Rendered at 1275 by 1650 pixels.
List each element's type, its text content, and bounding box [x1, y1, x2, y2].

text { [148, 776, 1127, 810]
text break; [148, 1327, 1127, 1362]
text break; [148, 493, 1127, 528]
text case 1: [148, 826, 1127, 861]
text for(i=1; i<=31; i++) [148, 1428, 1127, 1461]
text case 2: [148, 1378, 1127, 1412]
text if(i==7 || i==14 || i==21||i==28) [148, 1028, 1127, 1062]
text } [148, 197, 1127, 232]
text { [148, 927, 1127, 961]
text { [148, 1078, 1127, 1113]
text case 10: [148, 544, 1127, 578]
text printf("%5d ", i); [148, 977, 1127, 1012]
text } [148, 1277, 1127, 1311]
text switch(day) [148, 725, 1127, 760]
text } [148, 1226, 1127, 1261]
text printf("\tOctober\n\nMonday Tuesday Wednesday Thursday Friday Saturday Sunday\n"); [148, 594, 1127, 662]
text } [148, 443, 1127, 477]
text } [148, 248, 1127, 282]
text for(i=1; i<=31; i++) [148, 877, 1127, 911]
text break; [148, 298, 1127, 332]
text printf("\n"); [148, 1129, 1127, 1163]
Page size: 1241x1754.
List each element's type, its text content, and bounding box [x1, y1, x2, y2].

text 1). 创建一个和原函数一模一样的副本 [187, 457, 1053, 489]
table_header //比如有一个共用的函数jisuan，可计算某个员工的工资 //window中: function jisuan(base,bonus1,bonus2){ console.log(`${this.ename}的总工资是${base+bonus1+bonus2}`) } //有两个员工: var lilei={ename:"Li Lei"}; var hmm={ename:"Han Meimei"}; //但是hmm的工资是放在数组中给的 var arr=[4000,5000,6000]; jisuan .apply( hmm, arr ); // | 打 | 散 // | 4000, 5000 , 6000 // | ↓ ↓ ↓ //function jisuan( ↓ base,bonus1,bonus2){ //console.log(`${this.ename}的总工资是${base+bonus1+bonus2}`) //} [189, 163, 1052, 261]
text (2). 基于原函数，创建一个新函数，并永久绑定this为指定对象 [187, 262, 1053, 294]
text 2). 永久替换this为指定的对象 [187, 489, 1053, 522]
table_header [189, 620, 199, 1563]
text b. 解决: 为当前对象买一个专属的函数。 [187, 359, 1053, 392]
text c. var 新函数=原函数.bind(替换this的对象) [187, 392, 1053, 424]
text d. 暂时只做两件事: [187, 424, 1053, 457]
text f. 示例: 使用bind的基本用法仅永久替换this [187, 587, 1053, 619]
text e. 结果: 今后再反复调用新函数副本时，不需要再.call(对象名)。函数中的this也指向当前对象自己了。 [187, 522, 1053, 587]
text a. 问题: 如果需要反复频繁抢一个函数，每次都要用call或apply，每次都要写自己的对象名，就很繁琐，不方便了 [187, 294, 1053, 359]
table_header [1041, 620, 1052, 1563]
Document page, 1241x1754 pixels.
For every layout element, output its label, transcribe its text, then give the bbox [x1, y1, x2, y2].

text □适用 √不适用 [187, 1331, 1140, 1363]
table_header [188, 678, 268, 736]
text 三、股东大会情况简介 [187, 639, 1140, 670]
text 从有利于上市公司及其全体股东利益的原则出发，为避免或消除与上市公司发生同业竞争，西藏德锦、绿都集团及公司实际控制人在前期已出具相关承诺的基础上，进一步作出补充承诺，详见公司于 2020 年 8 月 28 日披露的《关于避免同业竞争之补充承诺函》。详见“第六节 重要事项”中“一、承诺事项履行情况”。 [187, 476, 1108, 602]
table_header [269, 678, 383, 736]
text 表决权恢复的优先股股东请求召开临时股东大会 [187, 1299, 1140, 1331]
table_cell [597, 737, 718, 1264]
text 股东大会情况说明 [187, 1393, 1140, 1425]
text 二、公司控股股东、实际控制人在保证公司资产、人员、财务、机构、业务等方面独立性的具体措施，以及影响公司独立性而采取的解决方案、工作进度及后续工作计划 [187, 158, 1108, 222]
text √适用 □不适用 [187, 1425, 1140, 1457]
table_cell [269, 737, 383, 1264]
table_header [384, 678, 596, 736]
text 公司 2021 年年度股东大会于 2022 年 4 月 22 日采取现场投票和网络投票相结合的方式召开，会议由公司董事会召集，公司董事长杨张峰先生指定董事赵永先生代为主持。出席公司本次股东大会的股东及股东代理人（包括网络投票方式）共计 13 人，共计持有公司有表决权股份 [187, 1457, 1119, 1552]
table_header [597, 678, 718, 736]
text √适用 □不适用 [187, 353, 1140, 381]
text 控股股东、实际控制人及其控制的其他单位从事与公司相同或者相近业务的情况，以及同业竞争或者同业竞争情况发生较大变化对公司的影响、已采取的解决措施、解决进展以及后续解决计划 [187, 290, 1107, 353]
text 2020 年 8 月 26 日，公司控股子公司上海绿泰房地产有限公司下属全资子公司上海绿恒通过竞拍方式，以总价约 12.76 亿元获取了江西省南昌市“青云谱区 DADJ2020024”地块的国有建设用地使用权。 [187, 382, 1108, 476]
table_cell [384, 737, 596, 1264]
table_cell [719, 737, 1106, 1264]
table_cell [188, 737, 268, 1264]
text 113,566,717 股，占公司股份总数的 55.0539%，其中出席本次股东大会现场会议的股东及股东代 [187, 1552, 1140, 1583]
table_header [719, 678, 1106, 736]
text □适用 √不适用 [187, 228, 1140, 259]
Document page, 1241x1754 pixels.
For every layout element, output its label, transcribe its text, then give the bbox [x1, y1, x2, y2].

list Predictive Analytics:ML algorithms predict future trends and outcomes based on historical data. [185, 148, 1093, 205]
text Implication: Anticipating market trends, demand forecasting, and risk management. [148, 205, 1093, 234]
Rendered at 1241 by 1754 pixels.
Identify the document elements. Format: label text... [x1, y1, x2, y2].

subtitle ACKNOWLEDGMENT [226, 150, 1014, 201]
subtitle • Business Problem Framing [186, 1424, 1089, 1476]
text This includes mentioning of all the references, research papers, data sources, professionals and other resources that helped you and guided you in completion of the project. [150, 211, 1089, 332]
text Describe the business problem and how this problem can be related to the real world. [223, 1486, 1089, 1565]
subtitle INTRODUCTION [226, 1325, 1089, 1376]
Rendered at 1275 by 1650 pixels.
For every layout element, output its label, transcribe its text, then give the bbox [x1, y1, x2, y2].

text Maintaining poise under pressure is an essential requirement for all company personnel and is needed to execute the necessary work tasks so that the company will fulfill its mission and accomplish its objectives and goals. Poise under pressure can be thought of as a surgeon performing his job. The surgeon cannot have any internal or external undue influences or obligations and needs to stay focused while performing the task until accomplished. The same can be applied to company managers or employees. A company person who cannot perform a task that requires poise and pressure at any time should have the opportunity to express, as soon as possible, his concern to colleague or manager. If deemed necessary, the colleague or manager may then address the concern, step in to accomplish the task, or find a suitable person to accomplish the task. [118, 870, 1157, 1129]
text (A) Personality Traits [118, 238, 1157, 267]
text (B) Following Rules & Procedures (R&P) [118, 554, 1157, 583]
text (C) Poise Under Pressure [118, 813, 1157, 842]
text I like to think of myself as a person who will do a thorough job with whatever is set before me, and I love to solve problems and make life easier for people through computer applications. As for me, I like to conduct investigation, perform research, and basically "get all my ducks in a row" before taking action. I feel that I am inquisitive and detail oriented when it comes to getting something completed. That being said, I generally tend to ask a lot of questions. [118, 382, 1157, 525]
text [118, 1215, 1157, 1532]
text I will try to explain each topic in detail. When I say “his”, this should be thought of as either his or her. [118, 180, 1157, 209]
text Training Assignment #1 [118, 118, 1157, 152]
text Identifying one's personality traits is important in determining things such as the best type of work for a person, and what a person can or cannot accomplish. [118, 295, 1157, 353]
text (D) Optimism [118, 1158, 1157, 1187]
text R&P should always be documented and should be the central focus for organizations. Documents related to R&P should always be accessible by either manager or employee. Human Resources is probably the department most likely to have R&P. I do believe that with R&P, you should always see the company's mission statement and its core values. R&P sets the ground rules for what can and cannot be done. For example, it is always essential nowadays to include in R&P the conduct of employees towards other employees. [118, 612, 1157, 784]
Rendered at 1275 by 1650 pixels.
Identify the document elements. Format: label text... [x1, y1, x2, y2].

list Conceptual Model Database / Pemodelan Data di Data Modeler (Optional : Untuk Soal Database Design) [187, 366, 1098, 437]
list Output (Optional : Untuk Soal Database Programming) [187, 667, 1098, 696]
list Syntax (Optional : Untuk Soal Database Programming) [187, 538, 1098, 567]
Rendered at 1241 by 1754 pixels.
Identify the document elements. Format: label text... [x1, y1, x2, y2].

_TASK OBJECTIVE_
Please restate, word for word, the lines of the entries that run from the first line through the one holding "Page size: 1241x1754.", and add nothing.

_RESPONSE TO THIS TASK_
Rendered at 1275 by 1650 pixels.
List each element's type, its text content, and bounding box [x1, y1, x2, y2].

text { [148, 776, 1127, 810]
text break; [148, 1327, 1127, 1362]
text break; [148, 493, 1127, 528]
text case 1: [148, 826, 1127, 861]
text for(i=1; i<=31; i++) [148, 1428, 1127, 1461]
text case 2: [148, 1378, 1127, 1412]
text if(i==7 || i==14 || i==21||i==28) [148, 1028, 1127, 1062]
text } [148, 197, 1127, 232]
text { [148, 927, 1127, 961]
text { [148, 1078, 1127, 1113]
text case 10: [148, 544, 1127, 578]
text printf("%5d ", i); [148, 977, 1127, 1012]
text } [148, 1277, 1127, 1311]
text switch(day) [148, 725, 1127, 760]
text } [148, 1226, 1127, 1261]
text printf("\tOctober\n\nMonday Tuesday Wednesday Thursday Friday Saturday Sunday\n"); [148, 594, 1127, 662]
text } [148, 443, 1127, 477]
text } [148, 248, 1127, 282]
text for(i=1; i<=31; i++) [148, 877, 1127, 911]
text break; [148, 298, 1127, 332]
text printf("\n"); [148, 1129, 1127, 1163]
Page size: 1241x1754.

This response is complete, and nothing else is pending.